# I won a Glock 26 on gunbroker..good deal or??



## STi (Oct 22, 2006)

I won this auction on a used glock 26...think it's a good deal? or am i better off spending an extra $160 for a new one?

http://www.gunbroker.com/auction/ViewItem.asp?Item=59630385


----------



## Shipwreck (Jan 26, 2006)

Kinda late to ask now, don't you think?

For one, it wouldn't be right to skip out on the seller, after U bid on the auction and came out as the top buyer. If you wanted people's opinions, it probably would have been best to ask us before the acution closed.

As for the gun - a Glock 26 is a good gun. I can't offer opinions on used guns, though, because I would never personally buy aused gun. But, I've explained my stance on that before. 

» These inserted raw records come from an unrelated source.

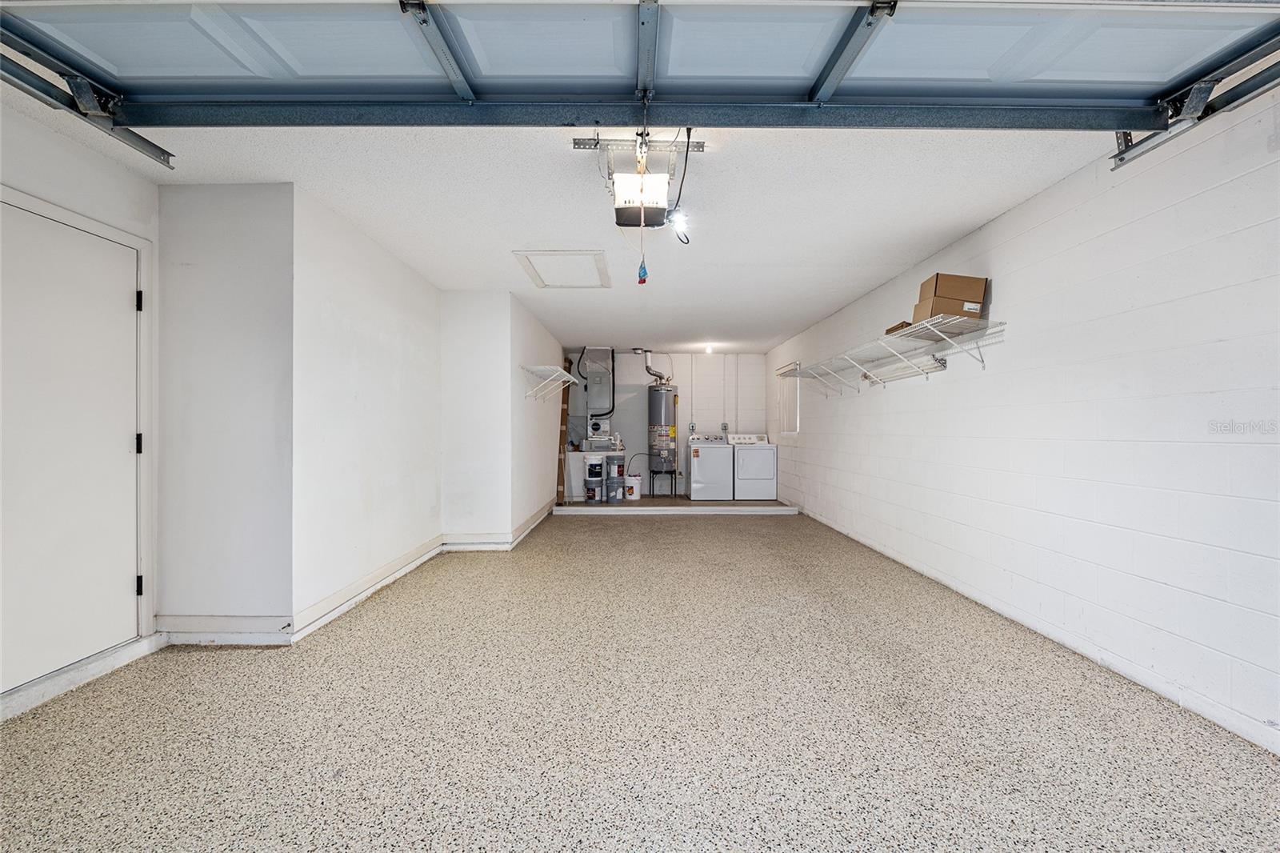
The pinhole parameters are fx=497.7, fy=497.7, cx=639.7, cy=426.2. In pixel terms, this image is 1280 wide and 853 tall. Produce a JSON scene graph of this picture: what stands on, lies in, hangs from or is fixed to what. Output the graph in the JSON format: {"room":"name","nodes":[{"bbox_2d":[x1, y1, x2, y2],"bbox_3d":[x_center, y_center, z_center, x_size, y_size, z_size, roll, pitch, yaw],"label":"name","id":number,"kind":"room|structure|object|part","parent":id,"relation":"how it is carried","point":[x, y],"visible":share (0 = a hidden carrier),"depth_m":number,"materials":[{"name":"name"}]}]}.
{"room":"garage","nodes":[
{"label":"garage","id":0,"kind":"room"},
{"bbox_2d":[0,92,159,718],"bbox_3d":[-2.586,-0.088,0.908,0.152,2.474,3.742,0,0,0],"label":"left wall","id":1,"kind":"structure","parent":0,"point":[56,178],"depth_m":2.25,"materials":[{"name":"white paint"}]},
{"bbox_2d":[0,200,143,691],"bbox_3d":[-2.527,0.113,2.069,0.095,2.018,1.018,0,0,0],"label":"door","id":2,"kind":"structure","parent":1,"relation":"in","point":[109,247],"depth_m":2.21,"materials":[{"name":"white paint"}]},
{"bbox_3d":[-2.548,0.090,2.545,0.038,0.106,0.036,0,0,0],"label":"hinge","id":3,"kind":"part","parent":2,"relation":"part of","materials":[{"name":"black metal"}]},
{"bbox_3d":[-2.525,-0.632,2.523,0.030,0.103,0.029,0,0,0],"label":"hinge","id":4,"kind":"part","parent":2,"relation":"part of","materials":[{"name":"black metal"}]},
{"bbox_3d":[-2.546,0.809,2.546,0.032,0.099,0.029,0,0,0],"label":"hinge","id":5,"kind":"part","parent":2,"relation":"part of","materials":[{"name":"black metal"}]},
{"bbox_2d":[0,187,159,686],"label":"door frame","id":6,"kind":"structure","parent":1,"relation":"attached to","point":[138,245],"depth_m":2.52,"materials":[{"name":"white paint"}]},
{"bbox_2d":[0,633,163,720],"bbox_3d":[-2.501,1.106,2.020,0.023,0.093,1.037,0,0,0],"label":"baseboard","id":7,"kind":"structure","parent":1,"relation":"attached to","point":[56,687],"depth_m":2.20,"materials":[{"name":"white paint"}]},
{"bbox_2d":[153,180,295,641],"bbox_3d":[-2.229,-0.074,2.699,0.751,2.402,0.173,0,0,0],"label":"wall section","id":8,"kind":"structure","parent":0,"point":[259,222],"depth_m":2.64,"materials":[{"name":"white paint"}]},
{"bbox_2d":[155,614,294,645],"bbox_3d":[-2.189,1.071,2.606,0.681,0.123,0.022,0,0,0],"label":"baseboard","id":9,"kind":"structure","parent":8,"relation":"attached to","point":[242,622],"depth_m":2.60,"materials":[{"name":"white paint"}]},
{"bbox_2d":[294,184,443,633],"bbox_3d":[-1.874,-0.075,3.732,0.137,2.464,2.061,0,0,0],"label":"left wall","id":10,"kind":"structure","parent":0,"point":[399,299],"depth_m":3.24,"materials":[{"name":"white paint"}]},
{"bbox_2d":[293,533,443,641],"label":"baseboard","id":11,"kind":"structure","parent":10,"relation":"attached to","point":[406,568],"depth_m":3.21,"materials":[{"name":"white paint"}]},
{"bbox_2d":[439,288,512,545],"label":"wall section","id":12,"kind":"structure","parent":0,"point":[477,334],"depth_m":4.78,"materials":[{"name":"white paint"}]},
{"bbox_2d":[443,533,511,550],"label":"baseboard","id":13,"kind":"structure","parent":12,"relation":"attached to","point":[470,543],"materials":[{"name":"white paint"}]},
{"bbox_2d":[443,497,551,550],"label":"baseboard","id":14,"kind":"structure","parent":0,"point":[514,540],"depth_m":4.80,"materials":[{"name":"white paint"}]},
{"bbox_2d":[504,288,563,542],"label":"wall","id":15,"kind":"structure","parent":0,"point":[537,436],"depth_m":5.72,"materials":[{"name":"white paint"}]},
{"bbox_2d":[521,364,580,400],"bbox_3d":[-1.071,-0.502,6.125,0.393,0.352,1.579,0,0,0],"label":"wire shelf","id":16,"kind":"object","parent":15,"relation":"attached to","point":[572,378],"visible":0.99,"depth_m":5.82,"materials":[{"name":"white metal"}]},
{"bbox_2d":[0,96,1142,353],"bbox_3d":[-0.242,-1.361,4.462,5.168,0.115,8.902,0,0,0],"label":"ceiling","id":17,"kind":"structure","parent":0,"point":[966,217],"depth_m":2.87,"materials":[{"name":"white paint"}]},
{"bbox_2d":[0,36,178,172],"bbox_3d":[-1.977,-1.186,0.597,0.107,0.224,3.071,0,0,0],"label":"left door track","id":18,"kind":"object","parent":17,"relation":"hanging from","point":[164,153],"visible":0.99,"depth_m":1.73,"materials":[{"name":"metal"}]},
{"bbox_2d":[512,248,611,288],"bbox_3d":[-0.607,-1.299,4.122,0.689,0.059,0.737,0,0,0],"label":"attic hatch","id":19,"kind":"object","parent":17,"relation":"in","point":[577,254],"visible":0.98,"depth_m":4.08,"materials":[{"name":"white paint"}]},
{"bbox_2d":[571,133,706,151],"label":"mounting bracket","id":20,"kind":"object","parent":17,"relation":"attached to","point":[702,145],"visible":0.84,"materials":[{"name":"metal"}]},
{"bbox_2d":[0,0,1279,133],"bbox_3d":[0.082,-1.303,1.639,4.316,0.475,0.267,0,0,0],"label":"garage door","id":21,"kind":"structure","parent":17,"relation":"hanging from","point":[317,75],"depth_m":1.65,"materials":[{"name":"metal"}]},
{"bbox_2d":[610,135,671,226],"bbox_3d":[0.008,-1.162,2.376,0.268,0.371,0.380,0,0,0],"label":"garage door opener","id":22,"kind":"object","parent":17,"relation":"hanging from","point":[622,190],"visible":0.95,"depth_m":2.29,"materials":[{"name":"white plastic"}]},
{"bbox_2d":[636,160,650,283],"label":"release cord","id":23,"kind":"object","parent":22,"relation":"hanging from","point":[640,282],"visible":0.92,"depth_m":2.16,"materials":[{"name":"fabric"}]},
{"bbox_2d":[665,204,689,233],"bbox_3d":[0.187,-1.045,2.486,0.102,0.112,0.091,0,0,0],"label":"light bulb","id":24,"kind":"object","parent":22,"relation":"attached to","point":[680,217],"visible":0.83,"depth_m":2.47,"materials":[{"name":"white glass"}]},
{"bbox_2d":[666,130,693,243],"bbox_3d":[0.177,-1.116,2.313,0.132,0.440,0.356,0,0,0],"label":"power cord","id":25,"kind":"object","parent":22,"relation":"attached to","point":[687,130],"visible":0.87,"depth_m":2.29,"materials":[{"name":"black plastic"}]},
{"bbox_2d":[702,343,715,353],"bbox_3d":[1.085,-1.226,7.891,0.155,0.124,0.158,0,0,0],"label":"ceiling light","id":26,"kind":"object","parent":17,"relation":"attached to","point":[707,349],"visible":0.98,"depth_m":7.84,"materials":[{"name":"white"}]},
{"bbox_2d":[0,510,1279,852],"bbox_3d":[-0.118,1.206,2.825,4.856,0.109,8.798,0,0,0],"label":"floor","id":27,"kind":"structure","parent":0,"point":[657,528],"depth_m":1.91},
{"bbox_2d":[549,496,799,514],"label":"raised floor","id":28,"kind":"object","parent":27,"relation":"on","point":[690,503],"visible":0.76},
{"bbox_2d":[556,359,571,499],"bbox_3d":[-1.228,0.036,7.856,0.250,2.216,0.677,0,0,0],"label":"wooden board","id":29,"kind":"object","parent":28,"relation":"on","point":[565,394],"visible":0.53,"depth_m":7.72,"materials":[{"name":"brown wood"}]},
{"bbox_2d":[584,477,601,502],"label":"paint bucket","id":30,"kind":"object","parent":28,"relation":"on","point":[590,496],"visible":0.94,"depth_m":7.39,"materials":[{"name":"grey plastic"}]},
{"bbox_2d":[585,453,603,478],"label":"paint bucket","id":31,"kind":"object","parent":30,"relation":"on","point":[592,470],"visible":0.98,"depth_m":7.58,"materials":[{"name":"white plastic"}]},
{"bbox_2d":[563,447,627,500],"bbox_3d":[-0.623,0.745,8.100,0.990,0.831,0.634,0,0,0],"label":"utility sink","id":32,"kind":"object","parent":28,"relation":"on","point":[572,466],"visible":0.5,"depth_m":7.81,"materials":[{"name":"white"}]},
{"bbox_2d":[574,345,615,431],"bbox_3d":[-0.701,-0.602,8.324,0.578,1.374,0.553,0,0,0],"label":"air handler","id":33,"kind":"object","parent":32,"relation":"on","point":[592,386],"visible":0.88,"depth_m":8.23,"materials":[{"name":"metal"}]},
{"bbox_2d":[604,476,623,502],"bbox_3d":[-0.399,0.955,7.531,0.267,0.344,0.265,0,0,0],"label":"paint bucket","id":34,"kind":"object","parent":28,"relation":"on","point":[614,488],"visible":0.96,"depth_m":7.44,"materials":[{"name":"grey plastic"}]},
{"bbox_2d":[606,454,624,476],"bbox_3d":[-0.375,0.615,7.696,0.249,0.284,0.246,0,0,-17],"label":"paint bucket","id":35,"kind":"object","parent":34,"relation":"on","point":[612,463],"visible":0.97,"depth_m":7.60,"materials":[{"name":"grey plastic"}]},
{"bbox_2d":[624,473,641,499],"bbox_3d":[-0.122,0.955,7.829,0.274,0.341,0.268,0,0,0],"label":"bucket","id":36,"kind":"object","parent":28,"relation":"on","point":[634,488],"visible":0.9,"depth_m":7.74,"materials":[{"name":"white plastic"}]},
{"bbox_2d":[648,468,677,496],"bbox_3d":[0.387,0.949,8.353,0.407,0.425,0.413,0,0,0],"label":"water heater stand","id":37,"kind":"object","parent":28,"relation":"on","point":[674,488],"visible":0.81,"depth_m":8.24,"materials":[{"name":"black metal"}]},
{"bbox_2d":[647,383,679,479],"bbox_3d":[0.382,0.137,8.366,0.474,1.842,0.521,0,0,0],"label":"water heater","id":38,"kind":"object","parent":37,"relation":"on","point":[660,411],"visible":0.92,"depth_m":8.19,"materials":[{"name":"silver metal"}]},
{"bbox_2d":[635,348,670,382],"bbox_3d":[0.269,-1.018,8.610,0.345,0.601,0.359,0,0,-42],"label":"vent pipe","id":39,"kind":"object","parent":38,"relation":"attached to","point":[660,376],"visible":0.89,"depth_m":8.58,"materials":[{"name":"metal"}]},
{"bbox_2d":[686,432,733,499],"bbox_3d":[1.126,0.607,8.058,0.648,1.052,0.703,0,0,0],"label":"washing machine","id":40,"kind":"object","parent":28,"relation":"on","point":[700,463],"visible":0.98,"depth_m":7.74,"materials":[{"name":"white metal"}]},
{"bbox_2d":[728,432,777,499],"bbox_3d":[1.788,0.611,8.044,0.659,1.037,0.712,0,0,0],"label":"dryer","id":41,"kind":"object","parent":28,"relation":"on","point":[758,474],"visible":0.88,"depth_m":7.71,"materials":[{"name":"white metal"}]},
{"bbox_2d":[565,350,767,495],"bbox_3d":[0.382,-0.062,8.616,3.623,2.481,0.129,0,0,0],"label":"back wall","id":42,"kind":"structure","parent":0,"point":[625,371],"depth_m":8.55,"materials":[{"name":"white paint"}]},
{"bbox_2d":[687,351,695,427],"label":"electrical conduit","id":43,"kind":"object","parent":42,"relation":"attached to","point":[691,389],"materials":[{"name":"white metal"}]},
{"bbox_2d":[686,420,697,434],"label":"electrical outlet","id":44,"kind":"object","parent":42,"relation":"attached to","point":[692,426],"visible":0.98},
{"bbox_2d":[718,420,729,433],"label":"electrical outlet","id":45,"kind":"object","parent":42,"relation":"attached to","point":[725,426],"visible":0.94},
{"bbox_2d":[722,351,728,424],"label":"electrical conduit","id":46,"kind":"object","parent":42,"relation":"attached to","point":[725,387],"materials":[{"name":"white metal"}]},
{"bbox_2d":[764,84,1279,755],"bbox_3d":[2.179,-0.053,3.638,0.163,2.431,9.585,0,0,0],"label":"right wall","id":47,"kind":"structure","parent":0,"point":[1003,286],"depth_m":2.35,"materials":[{"name":"white paint"}]},
{"bbox_2d":[776,361,800,434],"bbox_3d":[2.219,-0.379,7.330,0.081,1.033,0.973,0,0,0],"label":"window","id":48,"kind":"structure","parent":47,"relation":"in","point":[792,411],"depth_m":7.40,"materials":[{"name":"white"}]},
{"bbox_2d":[784,314,1004,390],"bbox_3d":[1.986,-0.504,4.414,0.453,0.281,3.073,0,0,0],"label":"wire shelf","id":49,"kind":"object","parent":47,"relation":"attached to","point":[930,322],"visible":0.99,"depth_m":3.75,"materials":[{"name":"white metal"}]},
{"bbox_2d":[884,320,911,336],"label":"small box","id":50,"kind":"object","parent":49,"relation":"on","point":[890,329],"visible":0.23,"depth_m":3.76,"materials":[{"name":"brown cardboard"}]},
{"bbox_2d":[910,272,987,326],"bbox_3d":[2.025,-0.807,3.292,0.347,0.367,0.301,0,0,0],"label":"cardboard box","id":51,"kind":"object","parent":49,"relation":"on","point":[940,292],"visible":0.75,"depth_m":3.20,"materials":[{"name":"brown cardboard"}]},
{"bbox_2d":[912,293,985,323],"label":"cardboard box","id":52,"kind":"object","parent":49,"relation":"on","point":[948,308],"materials":[{"name":"brown cardboard"}]},
{"bbox_2d":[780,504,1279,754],"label":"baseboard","id":53,"kind":"structure","parent":47,"relation":"attached to","point":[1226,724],"depth_m":2.36,"materials":[{"name":"white paint"}]},
{"bbox_2d":[1108,43,1279,170],"bbox_3d":[2.006,-1.200,0.513,0.105,0.283,3.300,0,0,0],"label":"right door track","id":54,"kind":"object","parent":47,"relation":"attached to","point":[1121,160],"visible":0.9,"depth_m":1.77,"materials":[{"name":"metal"}]}
]}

But, I suppose $300 for that is not too bad.


----------



## L8models (May 5, 2006)

+1 on the auction


----------



## STi (Oct 22, 2006)

Shipwreck said:


> Kinda late to ask now, don't you think?
> 
> For one, it wouldn't be right to skip out on the seller, after U bid on the auction and came out as the top buyer. If you wanted people's opinions, it probably would have been best to ask us before the acution closed.
> 
> ...


I have no intentions on doing that i have 3 people willing to take it:mrgreen:

i offered it on Firing line last night...i prob should have mentioned that! it must be a good deal as the pm's keep coming!

http://www.thefiringline.com/forums/showthread.php?t=227233
http://www.thefiringline.com/forums/showthread.php?t=222578


----------



## STi (Oct 22, 2006)

How about the seller skipping out on the deal!

I sent you an email stating that this was a mixup thats why I ended the 
auction. This glock as never for sale. I was away for the pat couple days 
and had someone list the wrong item.
Sorry for the mix up
Thanks
Mike

>From: "STi" <[email protected]>
>To: <[email protected]>
>Subject: Message from KITTY888 regarding GunBroker.com - Item 59630385
>Date: Tue, 7 Nov 2006 20:15:01 -0800
>
>I have been waiting for your email....are we gonna do this?


----------



## Mr. P (Sep 16, 2006)

STi said:


> How about the seller skipping out on the deal!
> 
> I sent you an email stating that this was a mixup thats why I ended the
> auction. This glock as never for sale. I was away for the pat couple days
> ...


Just reading the guys feedback I'd have never bid at all.


----------